**What the exercise asks**:
Reproduce the data below line for line, leaving out the pictures.

[[ Information provided, beginning ]]

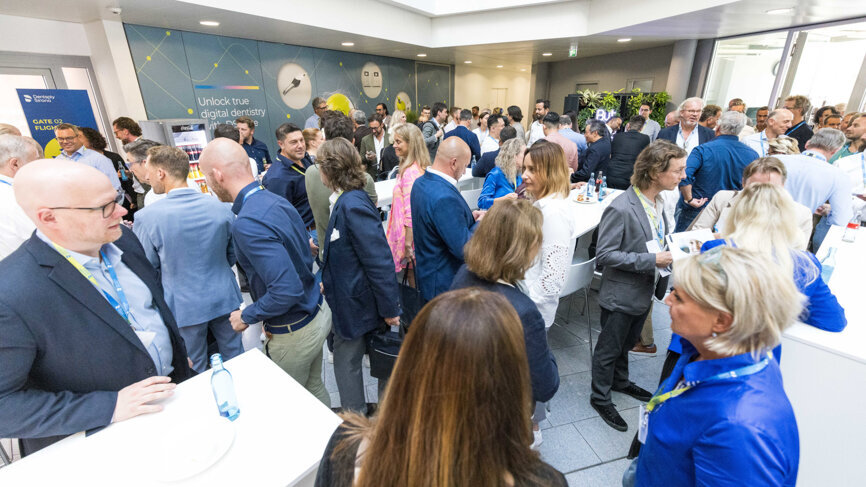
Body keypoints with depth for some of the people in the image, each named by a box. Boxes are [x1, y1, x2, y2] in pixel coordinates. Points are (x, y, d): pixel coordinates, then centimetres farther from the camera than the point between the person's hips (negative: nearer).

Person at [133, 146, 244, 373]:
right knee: (235, 359, 21)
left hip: (183, 307, -3)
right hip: (224, 299, 3)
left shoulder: (147, 217, -18)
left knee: (195, 370, 18)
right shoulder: (221, 207, -9)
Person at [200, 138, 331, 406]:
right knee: (314, 389, 25)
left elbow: (286, 290, -32)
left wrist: (247, 316, -14)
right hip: (316, 313, 8)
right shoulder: (276, 200, 1)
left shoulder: (248, 223, -27)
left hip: (293, 332, -8)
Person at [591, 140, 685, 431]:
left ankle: (620, 381, 52)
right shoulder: (621, 209, -27)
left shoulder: (658, 202, -1)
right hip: (621, 294, -8)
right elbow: (604, 254, -26)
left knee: (627, 343, 28)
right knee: (609, 348, 12)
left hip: (645, 290, 8)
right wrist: (650, 260, -27)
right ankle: (600, 398, 32)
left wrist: (671, 251, -4)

[[ Information provided, end ]]

**Response to the exercise**:
Body keypoints with depth for some of the people in the image, each named by a box. Boxes are [x1, y1, x2, y2] in pixel coordinates. Points are (x, y, d): pixel coordinates, then centimetres farther from the camera than the point between the person's hips (negative: nearer).

Person at [133, 146, 244, 373]:
right knee: (235, 359, 21)
left hip: (183, 307, -3)
right hip: (224, 299, 3)
left shoulder: (147, 217, -18)
left knee: (195, 370, 18)
right shoulder: (221, 207, -9)
Person at [200, 138, 331, 406]:
right knee: (314, 389, 25)
left elbow: (286, 290, -32)
left wrist: (247, 316, -14)
right hip: (316, 313, 8)
right shoulder: (276, 200, 1)
left shoulder: (248, 223, -27)
left hip: (293, 332, -8)
Person at [591, 140, 685, 431]:
left ankle: (620, 381, 52)
right shoulder: (621, 209, -27)
left shoulder: (658, 202, -1)
right hip: (621, 294, -8)
right elbow: (604, 254, -26)
left knee: (627, 343, 28)
right knee: (609, 348, 12)
left hip: (645, 290, 8)
right wrist: (650, 260, -27)
right ankle: (600, 398, 32)
left wrist: (671, 251, -4)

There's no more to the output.